Après cette première rencontre, Krishna Luchoomun espère élargir le cercle de Kino en invitant d'autres personnes à se joindre au projet et à initier des actions autour du concept Kino. À vos caméras !


Kino, c'est quoi ?

L'aventure Kino commence à Montréal en janvier 1999 par un simple pari entre amis : produire un court-métrage original chaque mois avant l'an 2000 et la fin du monde… L'an 2000 passe et point de catastrophe… mais, près de 200 films plus tard, le mouvement KINO était né !

Inspiré de kinè, racine grecque signifiant "mouvement", le mot Kino rime aujourd'hui avec production indépendante et libre. La mission est de rassembler tous les artistes qui croient que la pertinence d'une œuvre cinématographique ne se chiffrant pas seulement au montant de son budget de production. "Faire bien avec rien, faire mieux avec peu et le faire maintenant !" est la devise de Kino.

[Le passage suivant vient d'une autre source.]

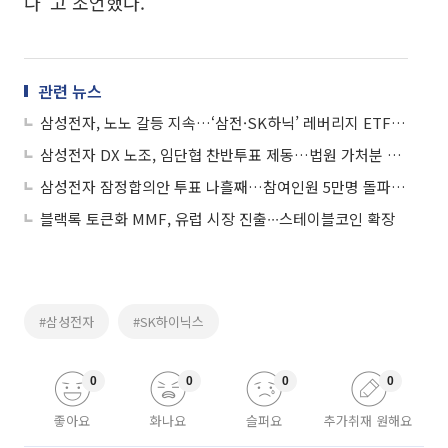
다”고 조언했다.
관련 뉴스
삼성전자, 노노 갈등 지속…‘삼전·SK하닉’ 레버리지 ETF 여파 주목
삼성전자 DX 노조, 임단협 찬반투표 제동…법원 가처분 예고
삼성전자 잠정합의안 투표 나흘째…참여인원 5만명 돌파ㆍ투표율 88% 육박
블랙록 토큰화 MMF, 유럽 시장 진출∙∙∙스테이블코인 확장
#삼성전자
#SK하이닉스
0
0
0
0
좋아요
화나요
슬퍼요
추가취재 원해요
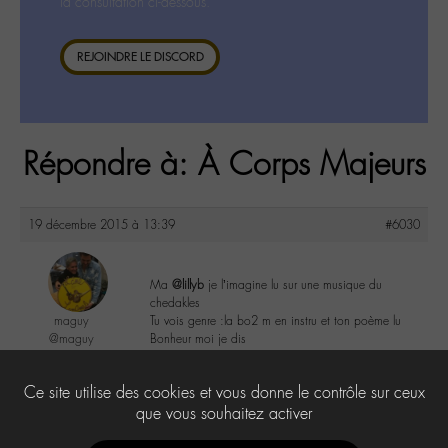
la consultation ci-dessous.
REJOINDRE LE DISCORD
Répondre à: À Corps Majeurs
19 décembre 2015 à 13:39
#6030
Ma
@lillyb
je l’imagine lu sur une musique du
chedakles
maguy
Tu vois genre :la bo2 m en instru et ton poème lu
@maguy
Bonheur moi je dis
Labohémien
3168 messages
2
Ce site utilise des cookies et vous donne le contrôle sur ceux
que vous souhaitez activer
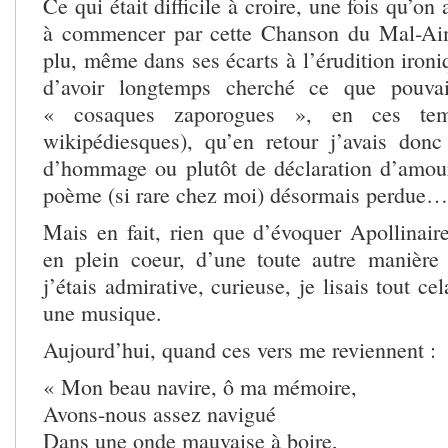
Ce qui était difficile à croire, une fois qu’on
à commencer par cette Chanson du Mal-Aim
plu, même dans ses écarts à l’érudition iron
d’avoir longtemps cherché ce que pouvai
« cosaques zaporogues », en ces temp
wikipédiesques), qu’en retour j’avais don
d’hommage ou plutôt de déclaration d’amour,
poème (si rare chez moi) désormais perdue…
Mais en fait, rien que d’évoquer Apollinai
en plein coeur, d’une toute autre manière q
j’étais admirative, curieuse, je lisais tout 
une musique.
Aujourd’hui, quand ces vers me reviennent :
« Mon beau navire, ô ma mémoire,
Avons-nous assez navigué
Dans une onde mauvaise à boire,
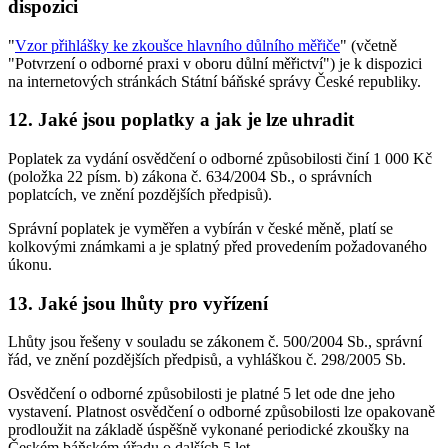
dispozici
"
Vzor přihlášky ke zkoušce hlavního důlního měřiče
" (včetně
"Potvrzení o odborné praxi v oboru důlní měřictví") je k dispozici
na internetových stránkách Státní báňské správy České republiky.
12. Jaké jsou poplatky a jak je lze uhradit
Poplatek za vydání osvědčení o odborné způsobilosti činí 1 000 Kč
(položka 22 písm. b) zákona č. 634/2004 Sb., o správních
poplatcích, ve znění pozdějších předpisů).
Správní poplatek je vyměřen a vybírán v české měně, platí se
kolkovými známkami a je splatný před provedením požadovaného
úkonu.
13. Jaké jsou lhůty pro vyřízení
Lhůty jsou řešeny v souladu se zákonem č. 500/2004 Sb., správní
řád, ve znění pozdějších předpisů, a vyhláškou č. 298/2005 Sb.
Osvědčení o odborné způsobilosti je platné 5 let ode dne jeho
vystavení. Platnost osvědčení o odborné způsobilosti lze opakovaně
prodloužit na základě úspěšně vykonané periodické zkoušky na
Českém báňském úřadu o dalších 5 let.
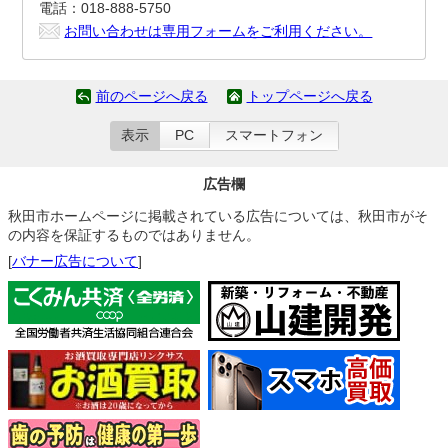
電話：018-888-5750
お問い合わせは専用フォームをご利用ください。
前のページへ戻る
トップページへ戻る
表示
PC
スマートフォン
広告欄
秋田市ホームページに掲載されている広告については、秋田市がそ
の内容を保証するものではありません。
[
バナー広告について
]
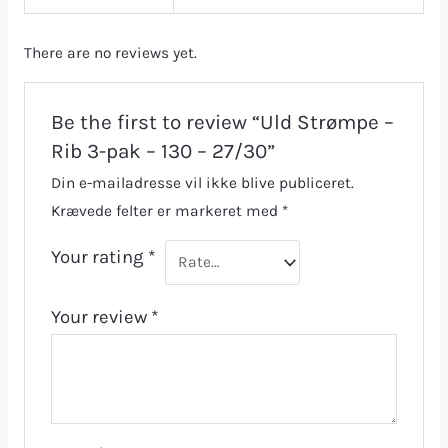
There are no reviews yet.
Be the first to review “Uld Strømpe –
Rib 3-pak – 130 – 27/30”
Din e-mailadresse vil ikke blive publiceret.
Krævede felter er markeret med
*
Your rating
*
Your review
*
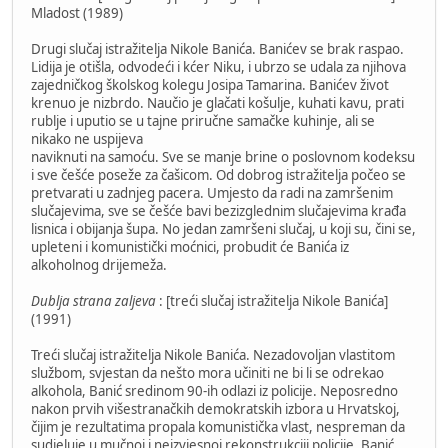
Mladost (1989)
Drugi slučaj istražitelja Nikole Banića. Banićev se brak raspao.
Lidija je otišla, odvodeći i kćer Niku, i ubrzo se udala za njihova
zajedničkog školskog kolegu Josipa Tamarina. Banićev život
krenuo je nizbrdo. Naučio je glačati košulje, kuhati kavu, prati
rublje i uputio se u tajne priručne samačke kuhinje, ali se
nikako ne uspijeva
naviknuti na samoću. Sve se manje brine o poslovnom kodeksu
i sve češće poseže za čašicom. Od dobrog istražitelja počeo se
pretvarati u zadnjeg pacera. Umjesto da radi na zamršenim
slučajevima, sve se češće bavi bezizglednim slučajevima krađa
lisnica i obijanja šupa. No jedan zamršeni slučaj, u koji su, čini se,
upleteni i komunistički moćnici, probudit će Banića iz
alkoholnog drijemeža.
Dublja strana zaljeva
: [treći slučaj istražitelja Nikole Banića]
(1991)
Treći slučaj istražitelja Nikole Banića. Nezadovoljan vlastitom
službom, svjestan da nešto mora učiniti ne bi li se odrekao
alkohola, Banić sredinom 90-ih odlazi iz policije. Neposredno
nakon prvih višestranačkih demokratskih izbora u Hrvatskoj,
čijim je rezultatima propala komunistička vlast, nespreman da
sudjeluje u mučnoj i neizvjesnoj rekonstrukciji policije, Banić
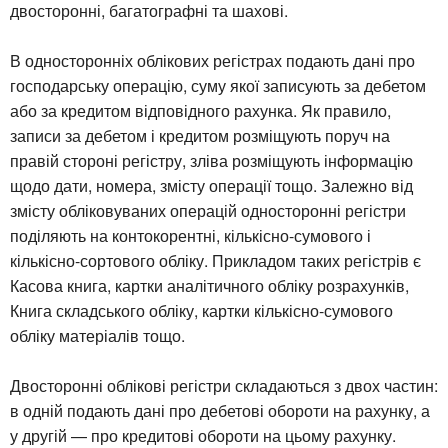
двосторонні, багатографні та шахові.
В односторонніх облікових регістрах подають дані про
господарську операцію, суму якої записують за дебетом
або за кредитом відповідного рахунка. Як правило,
записи за дебетом і кредитом розміщують поруч на
правій стороні регістру, зліва розміщують інформацію
щодо дати, номера, змісту операції тощо. Залежно від
змісту обліковуваних операцій односторонні регістри
поділяють на контокорентні, кількісно-сумового і
кількісно-сортового обліку. Прикладом таких регістрів є
Касова книга, картки аналітичного обліку розрахунків,
Книга складського обліку, картки кількісно-сумового
обліку матеріалів тощо.
Двосторонні облікові регістри складаються з двох частин:
в одній подають дані про дебетові обороти на рахунку, а
у другій — про кредитові обороти на цьому рахунку.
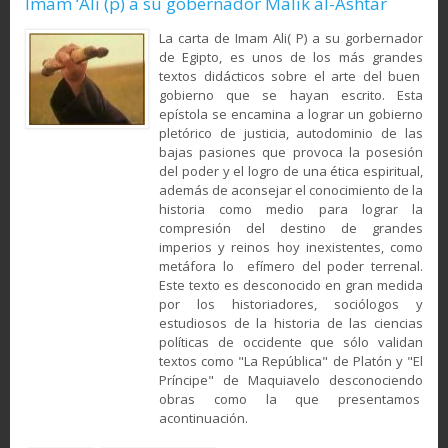
Imam ‘Ali (p) a su gobernador Mâlik al-Ashtar
La carta de Imam Ali( P) a su gorbernador
de Egipto, es unos de los más grandes
textos didácticos sobre el arte del buen
gobierno que se hayan escrito. Esta
epístola se encamina a lograr un gobierno
pletórico de justicia, autodominio de las
bajas pasiones que provoca la posesión
del poder y el logro de una ética espiritual,
además de aconsejar el conocimiento de la
historia como medio para lograr la
compresión del destino de grandes
imperios y reinos hoy inexistentes, como
metáfora lo efímero del poder terrenal.
Este texto es desconocido en gran medida
por los historiadores, sociólogos y
estudiosos de la historia de las ciencias
políticas de occidente que sólo validan
textos como "La República" de Platón y "El
Príncipe" de Maquiavelo desconociendo
obras como la que presentamos
acontinuación.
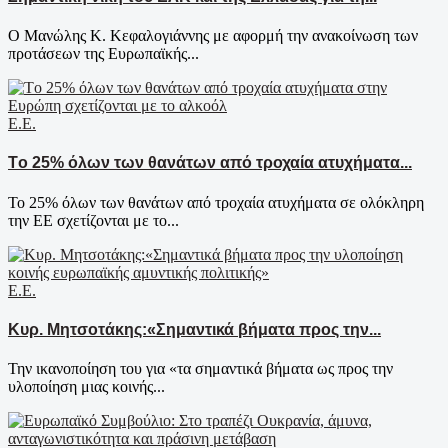
Ο Μανώλης Κ. Κεφαλογιάννης με αφορμή την ανακοίνωση των
προτάσεων της Ευρωπαϊκής...
Ε.Ε.
Tο 25% όλων των θανάτων από τροχαία ατυχήματα...
Το 25% όλων των θανάτων από τροχαία ατυχήματα σε ολόκληρη
την ΕΕ σχετίζονται με το...
Ε.Ε.
Κυρ. Μητσοτάκης:«Σημαντικά βήματα προς την...
Την ικανοποίηση του για «τα σημαντικά βήματα ως προς την
υλοποίηση μιας κοινής...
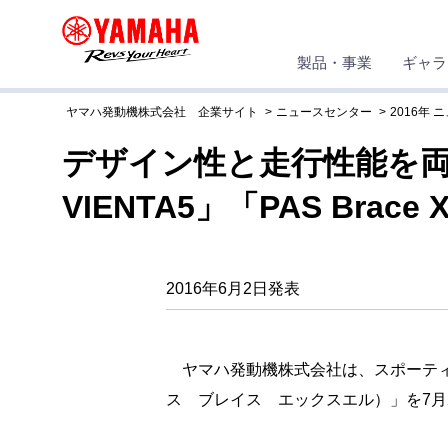
製品・事業
ギャラ
ヤマハ発動機株式会社 企業サイト
ニュースセンター
2016年 
デザイン性と走行性能を両
VIENTA5」「PAS Brac
2016年6月2日発表
ヤマハ発動機株式会社は、スポーティタイプ
ス ブレイス エックスエル）」を7月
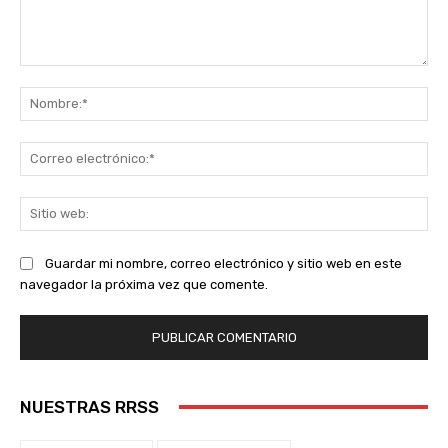
Comentario:
No
Co
ele
Sit
we
Guardar mi nombre, correo electrónico y sitio web en este
navegador la próxima vez que comente.
NUESTRAS RRSS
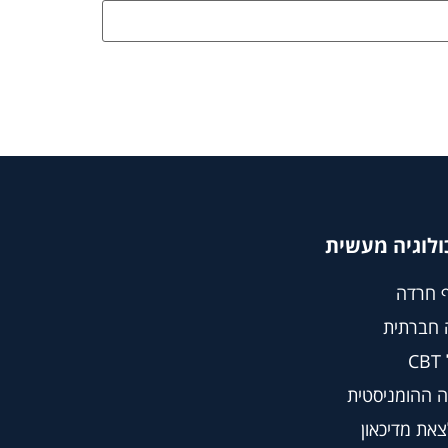
ולוגיה מעשית
 חרדה
 חברתית
C
 ההומניסטית
צאת מדיכאון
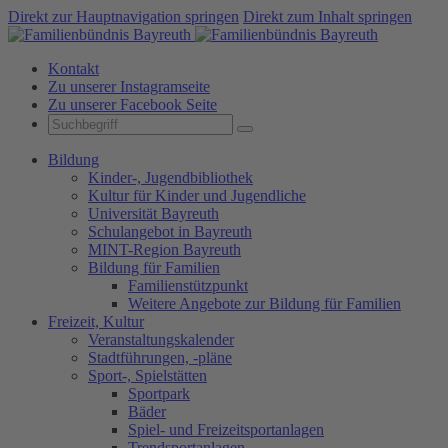
Direkt zur Hauptnavigation springen
Direkt zum Inhalt springen
Kontakt
Zu unserer Instagramseite
Zu unserer Facebook Seite
Bildung
Kinder-, Jugendbibliothek
Kultur für Kinder und Jugendliche
Universität Bayreuth
Schulangebot in Bayreuth
MINT-Region Bayreuth
Bildung für Familien
Familienstützpunkt
Weitere Angebote zur Bildung für Familien
Freizeit, Kultur
Veranstaltungskalender
Stadtführungen, -pläne
Sport-, Spielstätten
Sportpark
Bäder
Spiel- und Freizeitsportanlagen
Trendsportanlagen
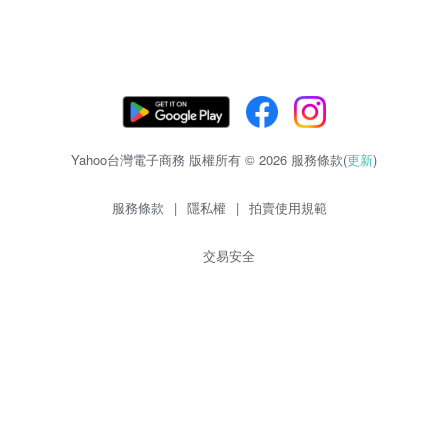
Yahoo台灣電子商務 版權所有 © 2026 服務條款(
更新
)
服務條款
|
隱私權
|
拍賣使用規範
交易安全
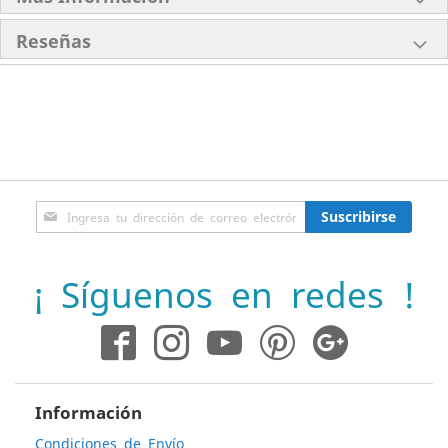
Reseñas
Inscríbase
Suscribirse
a
nuestro
boletín
¡ Síguenos en redes !
de
noticias:
Información
Condiciones de Envío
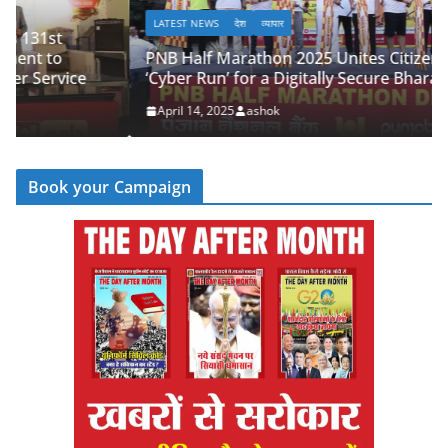
LATEST NEWS
देश
व्यापार
PNB Half Marathon 2025 Unites Citizens in a
‘Cyber Run’ for a Digitally Secure Bharat
April 14, 2025
ashok
Book your Campaign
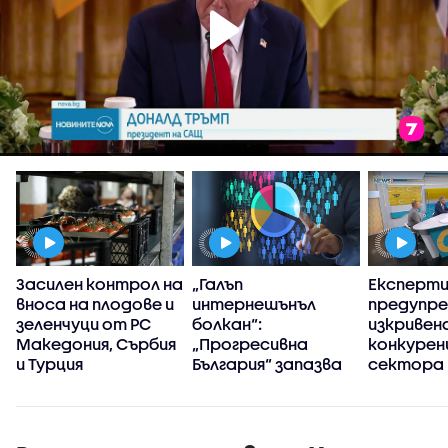
Засилен контрол на
„Галъп
Експерт
вноса на плодове и
интернешънъл
предупре
зеленчуци от РС
болкан“:
изкривен
Македония, Сърбия
„Прогресивна
конкуренц
и Турция
България“ запазва
сектора 
високия си ръст на
в
доверие през
киберси
първите 100 дни
на държ
управление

Dans une culture de cinéma abonné entièrement au fonds public, il est certain que cette approche n'allait pas faire l'unanimité… qu'à cela ne tienne ! Huit ans plus tard, Kino tient toujours le flambeau et offre à tous les créateurs un écran libre et sans censure.

En 2001, à l'invitation du Festival du Nouveau Cinéma, Kino organise son premier Kabaret. Des kinoïtes de Montréal et Québec reprennent la formule l'été suivant lors d'une tournée européenne et l'esprit de Kino s'installe à Hambourg, Cracovie, St-Petersbourg et Helsinki.

L'enthousiasme est contagieux et des artistes d'un peu partout fondent des cellules Kino. De Charlevoix à Paris, de l'Île de La Réunion à Adélaïde en Australie… partout, l'engouement pour la formule Kino se fait sentir. Il existe aujourd'hui plus de 50 cellules dans 14 pays sur 4 continents.

Mû par l'esprit de partage et l'absence de compétition, le réseau Kino se veut laboratoire d'expérimentation et une rampe de lancement pour tous ceux qui refusent d'emprunter le seul chemin de la production "traditionnelle."